- [Directions]
**1)** Using the excerpt on Ready's plea agreement, answer the following:
(a) Which sections of 18 U.S.C. does paragraph 2 of the agreement cite for restitution?
(b) Paragraph 5 reserves the right to appeal a sentence resulting from an adjusted base offense level greater than what number?
(c) According to paragraph 4, what recommendation regarding restitution will the Government make?
**2)** From the excerpt on Ready's plea agreement, return everything from "The use of the" down to "it deems appropriate.", copied word for word.

- [Page extract]
****

We apply these principles to Ready's plea agreement. When construed strictly against the Government and against a background presumption of legality, the waiver language does not allow the inference that the parties intended it to preclude the appeal of an illegally imposed restitution penalty. First, paragraph 2 of the agreement explicitly applies the background presumption of legality to Ready's restitution penalty: “Th[e] Court may also order your client to make restitution pursuant to 18 U.S.C. Sections 3663 and 3664. ” (Emphasis added.) Though Ready's waiver of his appellate rights in paragraph 5 is admittedly broad (waiver of right to appeal “whatever sentence is imposed”), it does not distinctly negate paragraph 2's statement that restitution will be imposed in accordance with the restitution statute. There is thus an ambiguity (at the least) as to the parties' intent with regard to restitution penalties imposed illegally. Construing this ambiguity strictly against the Government, we must presume that on the issue of restitution, the parties intended the phrase, “whatever sentence is imposed,” to mean “whatever sentence is imposed by law.”
Second, there is an ambiguity in paragraph 5 as to whether the term “sentence” includes the restitution penalty. Paragraph 5 states:
[The defendant] and the United States knowingly and expressly waive all rights conferred by 18 U.S.C. Section 3742 to appeal whatever sentence is imposed, including any issues that relate to the establishment of the guideline range, reserving only the right to appeal from a sentence resulting from an adjusted base offense level of greater than twenty-three.
(Emphasis added.) The word “sentence” is thus used twice, once in the waiver and then in the reservation. It is express that the “sentence” referenced in the reservation is the sentence that “result[s] from an adjusted base offense level,” which would include the prison sentence and the fine. But the word “sentence,” as used in the reservation, would not include restitution, because restitution penalties are not linked in any way with Guidelines base offense levels. And there is no indication that the word “sentence” is intended to mean a different thing when used earlier in the paragraph (in the phrase “whatever sentence is imposed”). Nor is there anything in the plea agreement to suggest that the defendant agreed not to appeal “whatever restitution is imposed,” including, for instance, an unlimited restitution penalty (which might in any case be an unconscionable agreement). It is thus ambiguous whether paragraph 5's reference to “whatever sentence is imposed” includes the restitution penalty imposed. Once again, this ambiguity must be construed strictly against the Government.
The use of the term “sentence” in paragraph 4 of the agreement confirms the impression that the term was not intended to include restitution. That provision states that the Government
will make any recommendation regarding the sentence in the guideline range it deems appropriate; and make any recommendation regarding restitution it deems appropriate.

****

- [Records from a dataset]

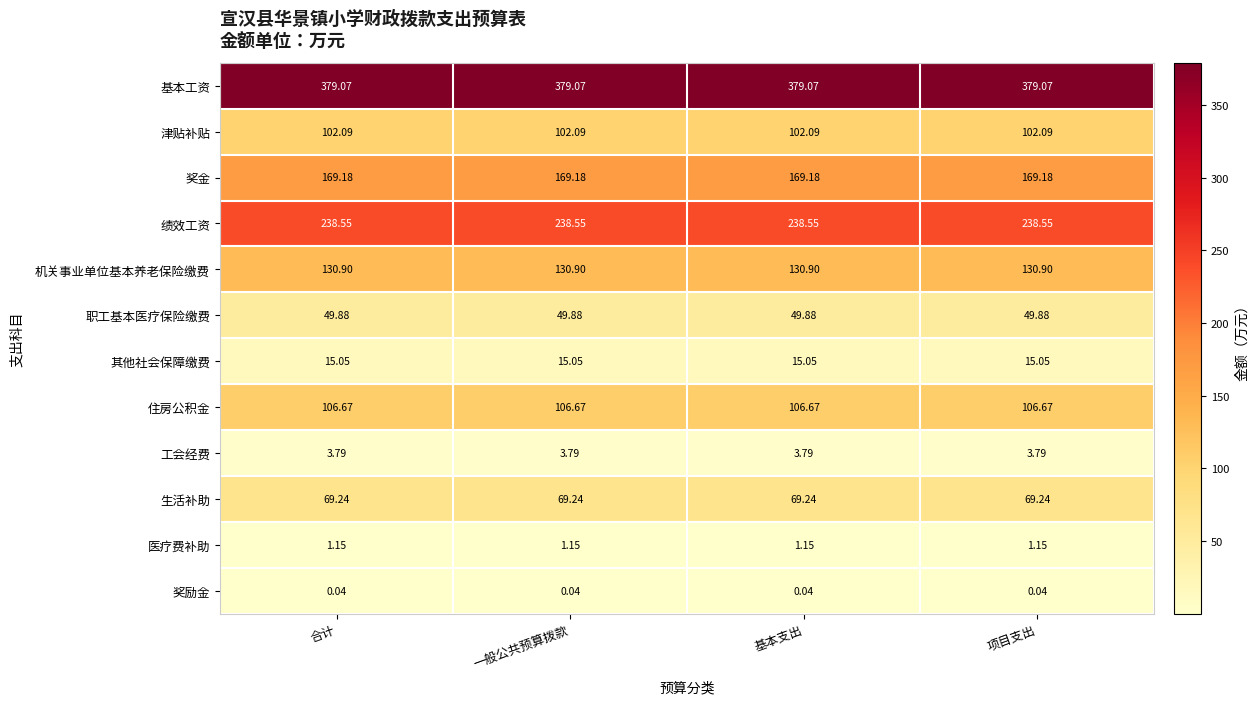

Rank the series by their maximum value, from lowest to highest.

奖励金, 医疗费补助, 工会经费, 其他社会保障缴费, 职工基本医疗保险缴费, 生活补助, 津贴补贴, 住房公积金, 机关事业单位基本养老保险缴费, 奖金, 绩效工资, 基本工资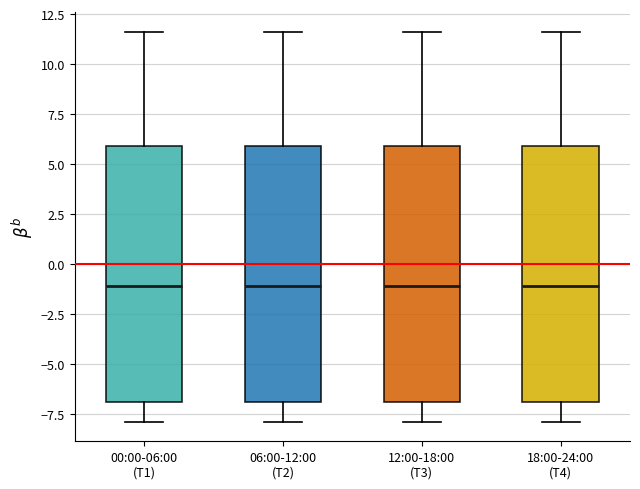

Where does the lower whisker of the box for 18:00-24:00 (T4) end on the y-axis? The values are not printed on the chart, so give them approximately, as read against the axis.

-8.0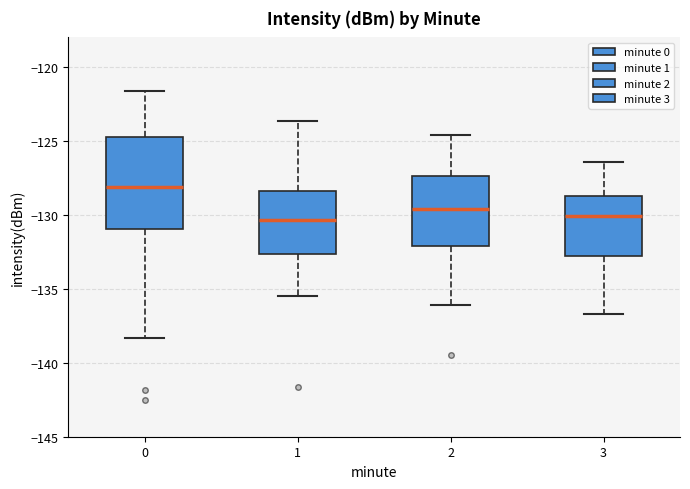

Which box has the highest median line?

0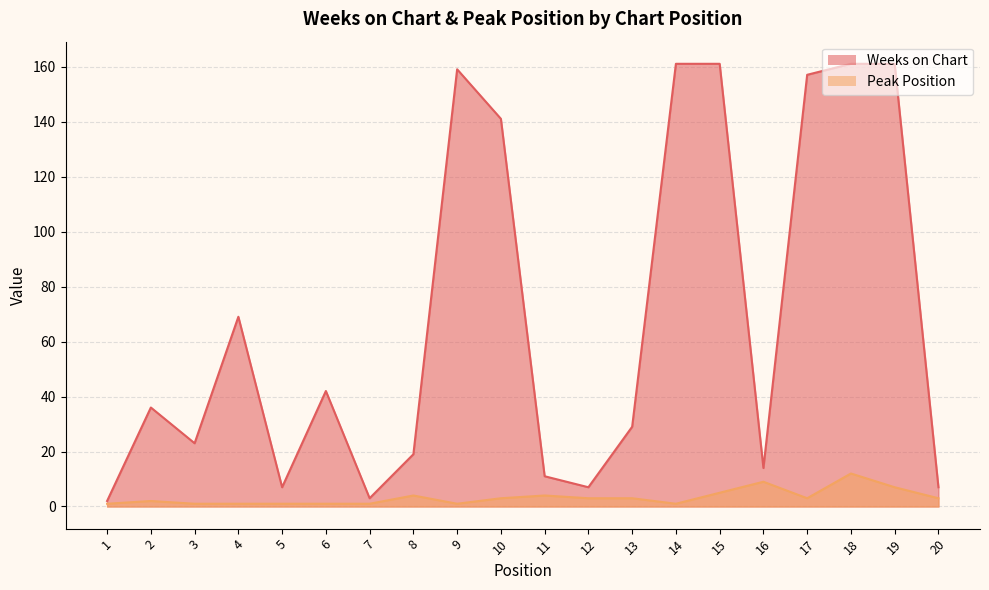

True or false: Weeks on Chart and Peak Position cross at least once.

False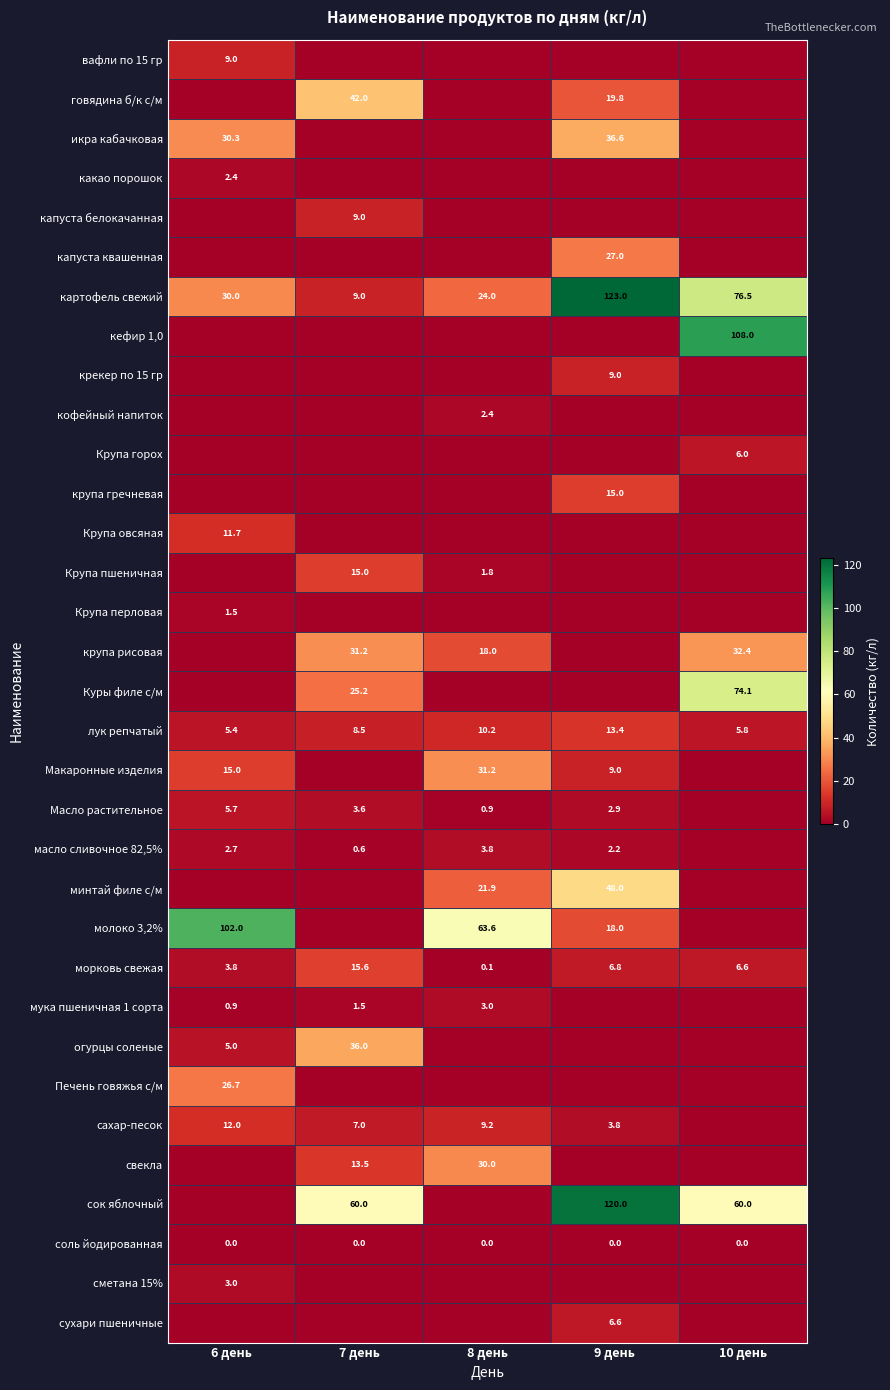

At which category does the chart reach its minimum across all series?

7 день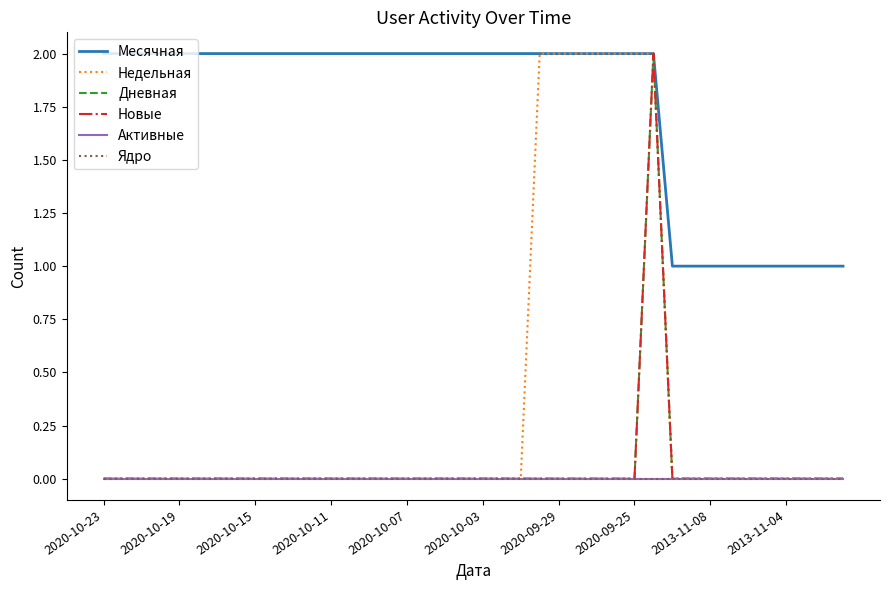

Does the chart display data point markers on the line(s)?

No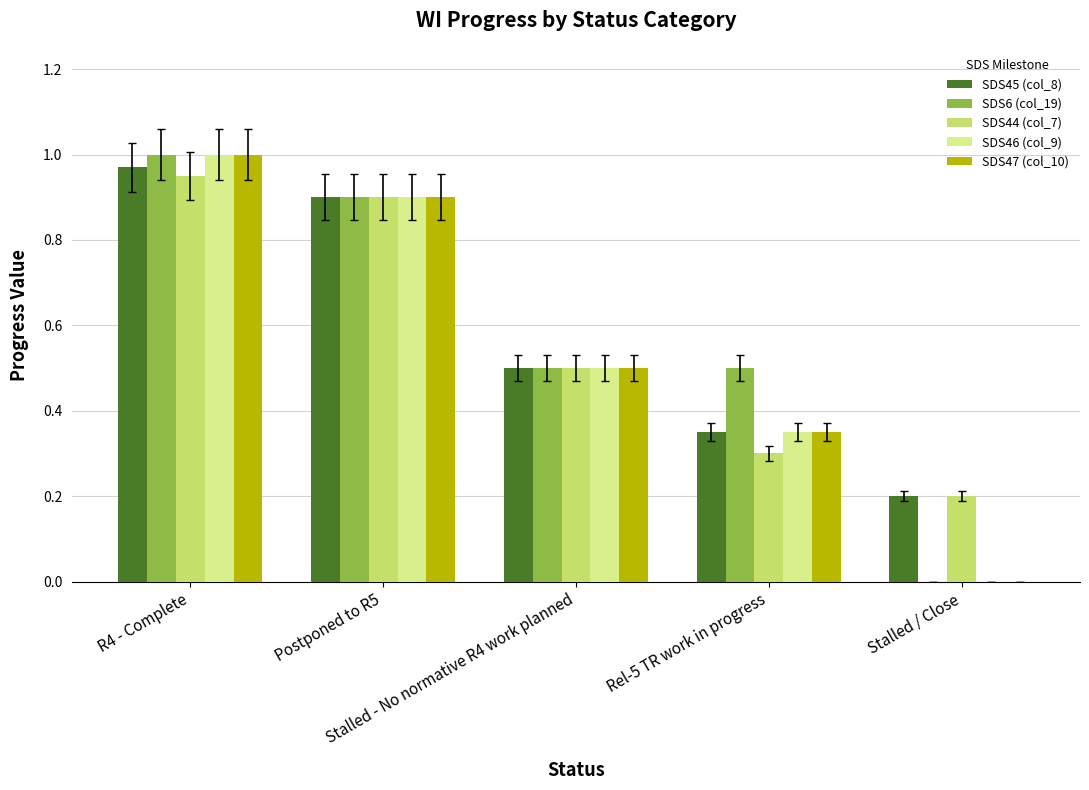

What is the sum of all SDS45 (col_8) values?

2.9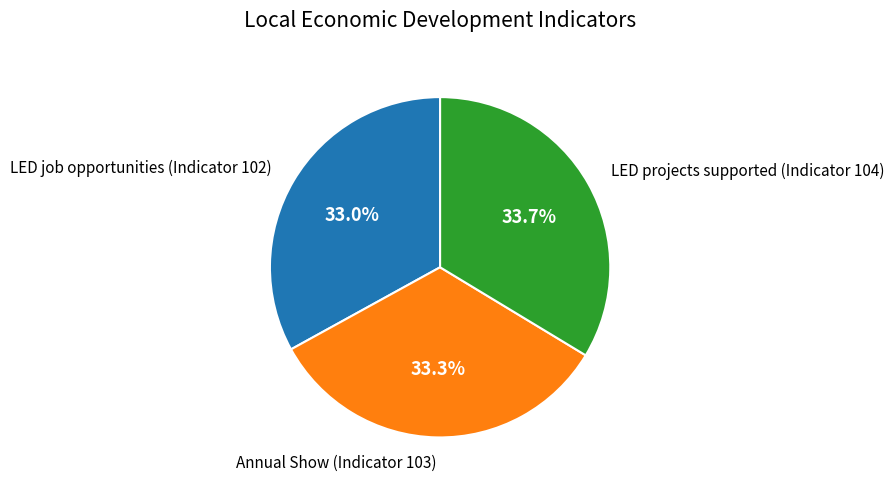

What is the ratio of the value at LED projects supported (Indicator 104) to the value at LED job opportunities (Indicator 102)?

1.0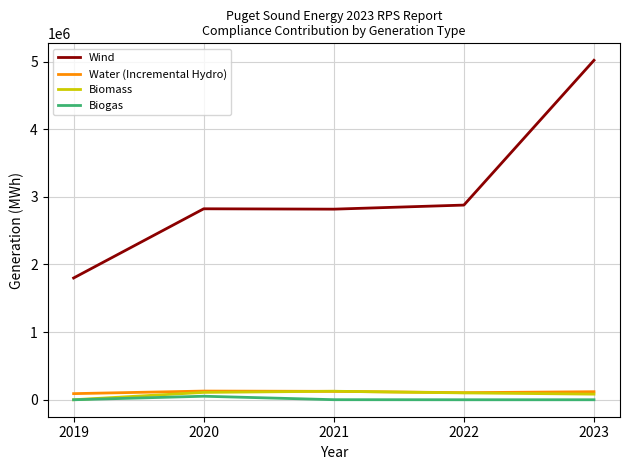

At which category is the sum across all series the highest?

2023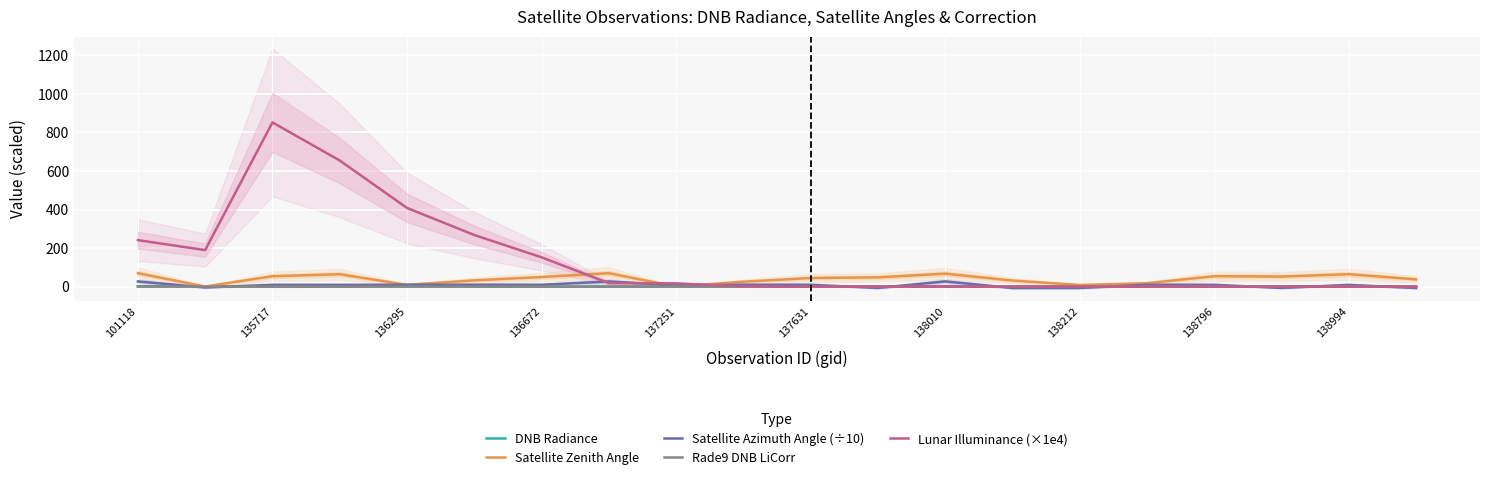

What are all the series names shown in the legend?

DNB Radiance, Satellite Zenith Angle, Satellite Azimuth Angle (÷10), Rade9 DNB LiCorr, Lunar Illuminance (×1e4)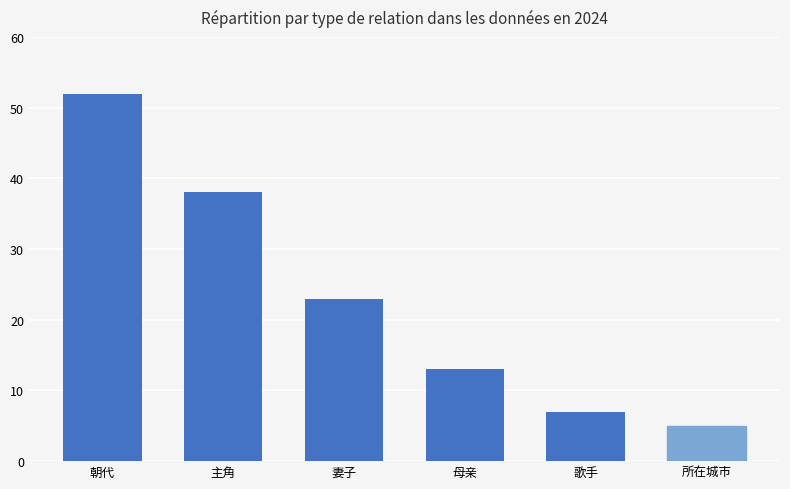

What is the greatest value displayed?

52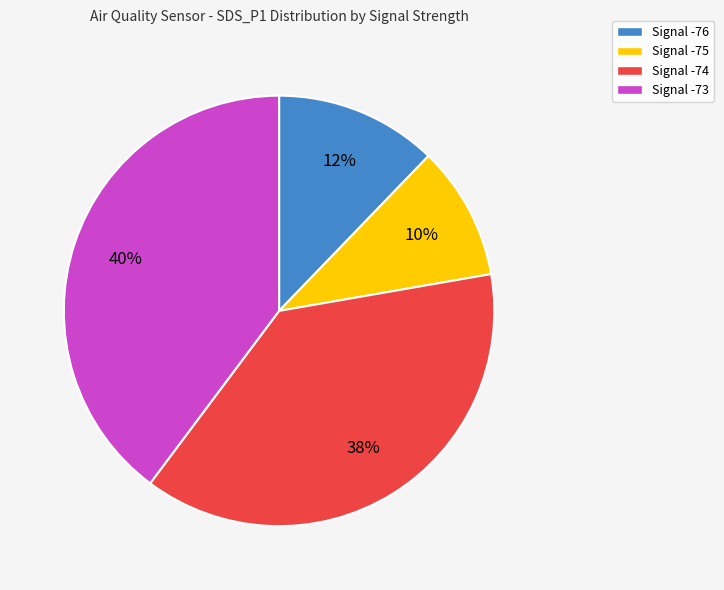

Is it true that Signal -74 is 30% of the pie?

False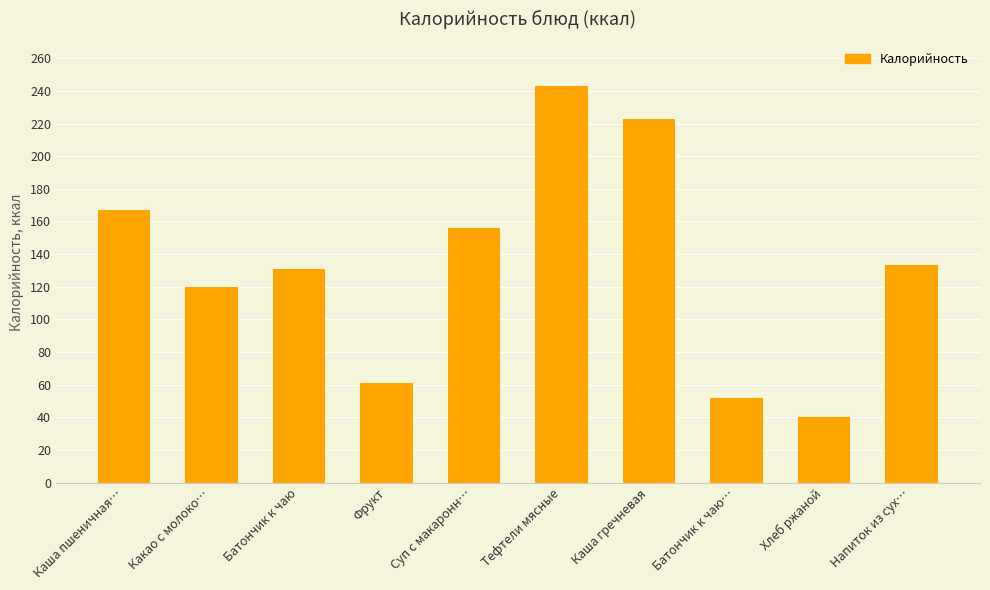

Is it true that the value at Хлеб ржаной is 10?

False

****

- [Task-by-task solutions]
**1)**
(a) Sections 3663 and 3664.
(b) Twenty-three.
(c) Any recommendation regarding restitution it deems appropriate.

**2)**
The use of the term “sentence” in paragraph 4 of the agreement confirms the impression that the term was not intended to include restitution. That provision states that the Government
will make any recommendation regarding the sentence in the guideline range it deems appropriate; and make any recommendation regarding restitution it deems appropriate.